By imposing this pay cut without negotiation, the government is behaving like an old-fashioned tyrannical employer who treats their workers like wage slaves.

And where does this idea that all public sector workers get gold-plated pensions from ? Sure many get final salary pensions which in the majority of the cases is not a spectacular amount. Despite the demonising propaganda floating around in the press, most public sector workers do not earn immensely large salaries; on a personal note, I earn roughly half what my brother earns for roughly the same job – and that excludes his yearly profit bonus.

Fact is that the private sector has slowly been dropping final salary pension schemes for years without any great reflection on whether this is necessary to ensure pensions are affordable, or whether this is a means to ensure fatter profits for the fat cats. And yet still there are a significant number of private sector firms that offer final salary pensions.

The targeting of public sector pension schemes by the right-wing fascists is little more than playing up to the insecurities of private sector workers who have been deprived of their final salary pension schemes.

As someone mentioned on a TV debate on the increase of the pension age to 66 in 2016, we not only need a review of government provision of pensions (to both the workers in general and the public sector workers), but we also need a review of how pensions are paid for in the private sector. We are a richer society now than we were 20 years ago, but pensions are less generous.

Is this simply because people are living longer than they used to, so pensions cost more ? Or is there something else at work ?
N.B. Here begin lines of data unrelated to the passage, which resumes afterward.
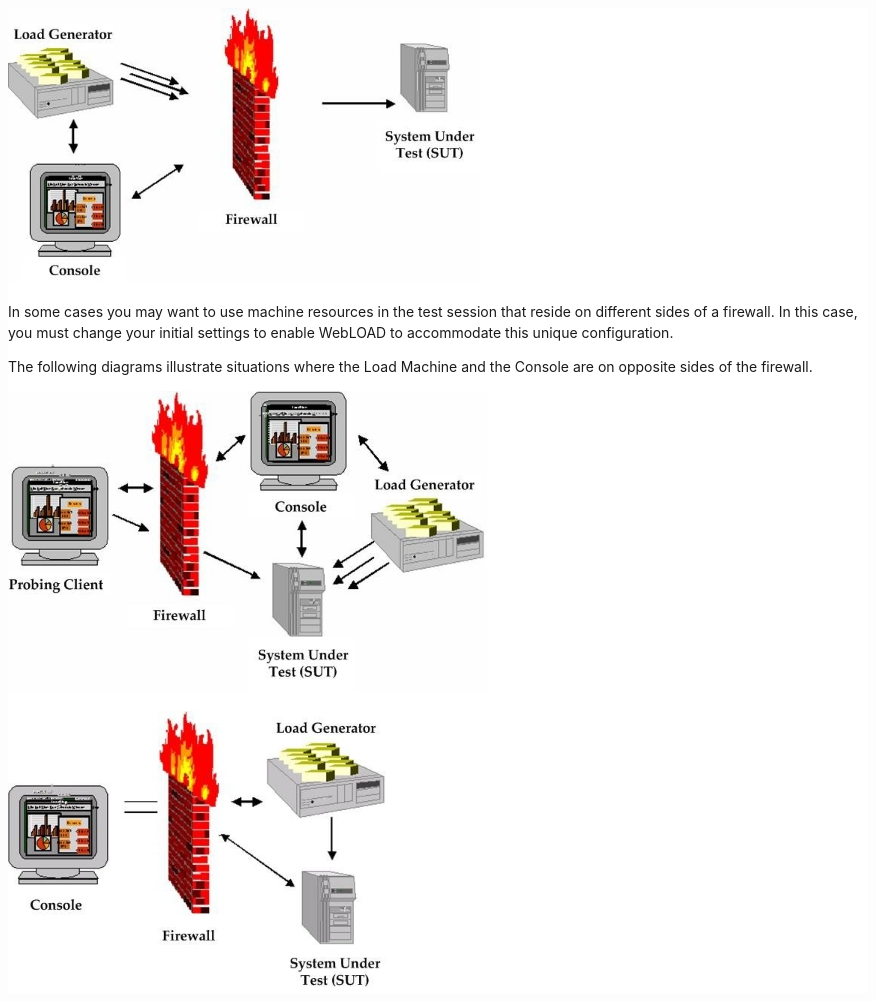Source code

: ![Firewall Configuration](../images/console_users_guide_0032.jpeg)



In some cases you may want to use machine resources in the test session that reside on different sides of a firewall. In this case, you must change your initial settings to enable WebLOAD to accommodate this unique configuration.

The following diagrams illustrate situations where the Load Machine and the Console are on opposite sides of the firewall.

![Probing Client and Console Across Firewall](../images/console_users_guide_0033.jpeg)



![Load Machine and Console Across Firewall](../images/console_users_guide_0034.jpeg)
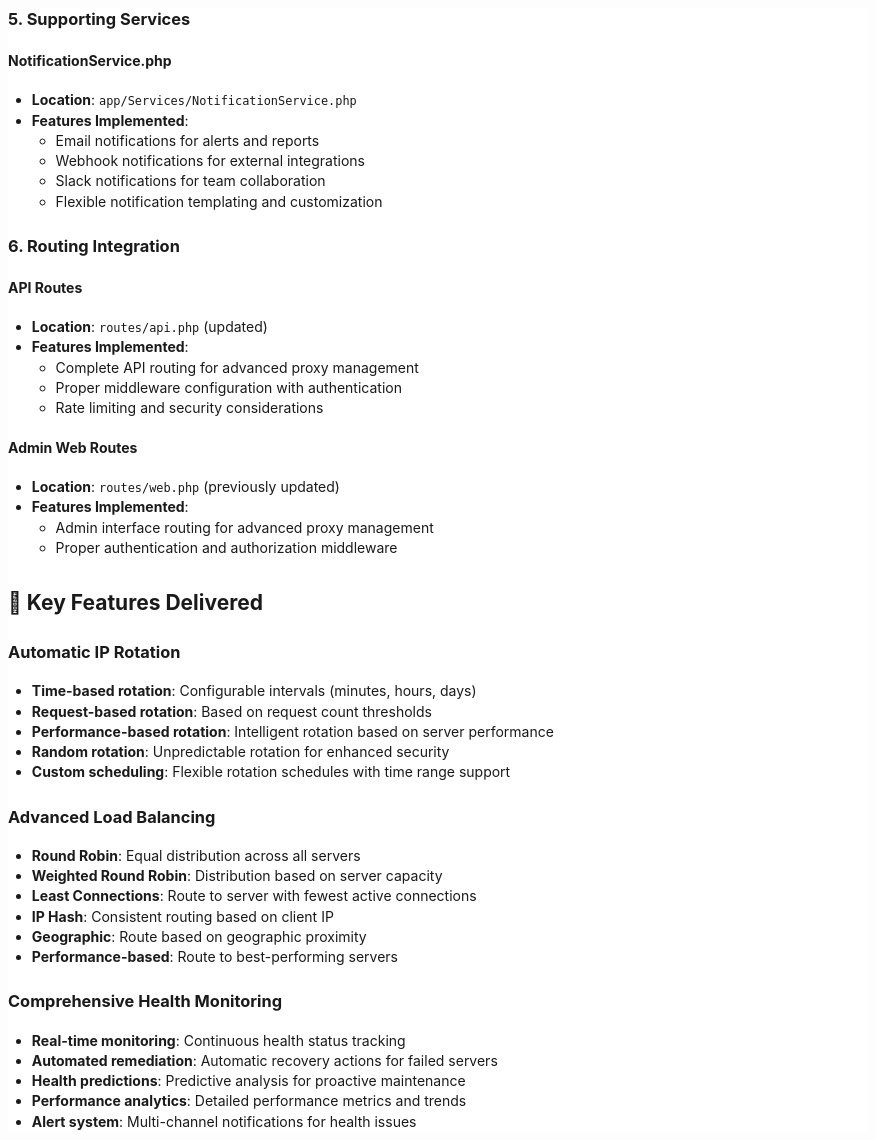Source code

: ### 5. Supporting Services

#### NotificationService.php
- **Location**: `app/Services/NotificationService.php`
- **Features Implemented**:
  - Email notifications for alerts and reports
  - Webhook notifications for external integrations
  - Slack notifications for team collaboration
  - Flexible notification templating and customization

### 6. Routing Integration

#### API Routes
- **Location**: `routes/api.php` (updated)
- **Features Implemented**:
  - Complete API routing for advanced proxy management
  - Proper middleware configuration with authentication
  - Rate limiting and security considerations

#### Admin Web Routes
- **Location**: `routes/web.php` (previously updated)
- **Features Implemented**:
  - Admin interface routing for advanced proxy management
  - Proper authentication and authorization middleware

## 🎯 Key Features Delivered

### Automatic IP Rotation
- **Time-based rotation**: Configurable intervals (minutes, hours, days)
- **Request-based rotation**: Based on request count thresholds
- **Performance-based rotation**: Intelligent rotation based on server performance
- **Random rotation**: Unpredictable rotation for enhanced security
- **Custom scheduling**: Flexible rotation schedules with time range support

### Advanced Load Balancing
- **Round Robin**: Equal distribution across all servers
- **Weighted Round Robin**: Distribution based on server capacity
- **Least Connections**: Route to server with fewest active connections
- **IP Hash**: Consistent routing based on client IP
- **Geographic**: Route based on geographic proximity
- **Performance-based**: Route to best-performing servers

### Comprehensive Health Monitoring
- **Real-time monitoring**: Continuous health status tracking
- **Automated remediation**: Automatic recovery actions for failed servers
- **Health predictions**: Predictive analysis for proactive maintenance
- **Performance analytics**: Detailed performance metrics and trends
- **Alert system**: Multi-channel notifications for health issues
In dealing with pensions, I have more questions than answers but it needs some serious thought about how pensions can be paid for. Can we as a society really not afford to pay pensioners a decent pension ? We have a belief that the wealth created by private sector workers belongs to the entrepreneurs who risked everything on setting up a company. But all too often these entrepreneurs are merely managers of very large companies that are risking very little. That is not to say that genuine entrepreneurs do not exist, but the assumption that every head of a company is an entrepreneur is wrong; indeed the ones who earn the most are rarely the ones who risk much.

This is beginning to sound like I am in favour of some kind of old-fashioned hard left socialist state. Not at all, but the belief that the free market can solve everything is just as foolish a belief.